GATEACRE IN BLOOM 2010 The Friends of Gateacre - winners of the ‘Best Small Village’ award in North West in Bloom 2009 - have reluctantly decided not to take part in the event this year. But this does not mean that Gateacre will not be blooming! Instead of concentrating their limited resources on preparing for a summer ‘judgement day’, the small band of volunteers who comprise the Friends will be aiming to bring colour to the village throughout the year. The spring planting has already begun, and the first of this year’s Clean-up events has been organised. Anyone who would like to help is invited to contact Terri Holcroft on 421 0329 and to attend the Friends’ A.G.M. at the Gateacre Institute, Grange Lane, at 7.15pm on Wednesday 19th May.

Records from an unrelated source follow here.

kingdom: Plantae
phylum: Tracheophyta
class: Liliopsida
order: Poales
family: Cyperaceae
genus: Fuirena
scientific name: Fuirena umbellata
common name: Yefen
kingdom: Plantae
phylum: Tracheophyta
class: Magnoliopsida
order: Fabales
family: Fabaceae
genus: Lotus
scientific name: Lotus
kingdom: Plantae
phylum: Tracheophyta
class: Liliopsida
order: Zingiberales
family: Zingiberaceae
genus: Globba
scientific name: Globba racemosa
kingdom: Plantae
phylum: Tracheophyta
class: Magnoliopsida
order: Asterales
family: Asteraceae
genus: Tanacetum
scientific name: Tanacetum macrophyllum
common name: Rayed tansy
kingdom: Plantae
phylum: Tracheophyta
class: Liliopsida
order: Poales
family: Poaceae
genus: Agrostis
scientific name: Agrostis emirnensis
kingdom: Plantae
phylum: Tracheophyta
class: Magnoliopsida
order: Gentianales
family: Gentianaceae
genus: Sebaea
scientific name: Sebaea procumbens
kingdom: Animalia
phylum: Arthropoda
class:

A ‘CIVIC VOICE’ IS BORN As reported in our May 2009 Newsletter, the Civic Trust - the national charity with which the Gateacre Society had long been associated - went into administration a year ago. The steps being taken to create a new national body, to represent and assist local civic societies such as ours, were discussed at our A.G.M. in October. That new body is being launched on 17th April, and the name chosen is ‘Civic Voice’. The Society’s Committee has decided to join Civic Voice, at least for its first year of operation, in order to give the new organisation a chance to become established and demonstrate what it can do for us. The cost for this first year is £1.50 per Society member (which is being met out of our accumulated funds, including the substantial book sales income of the past few months) but next year - if we decide to continue our membership - this will rise to £2 per head. There will be some specific benefits to Gateacre Society members - for example each member will be entitled to receive a free one-day admission pass to any National Trust property of their choice details of which will be circulated in due course.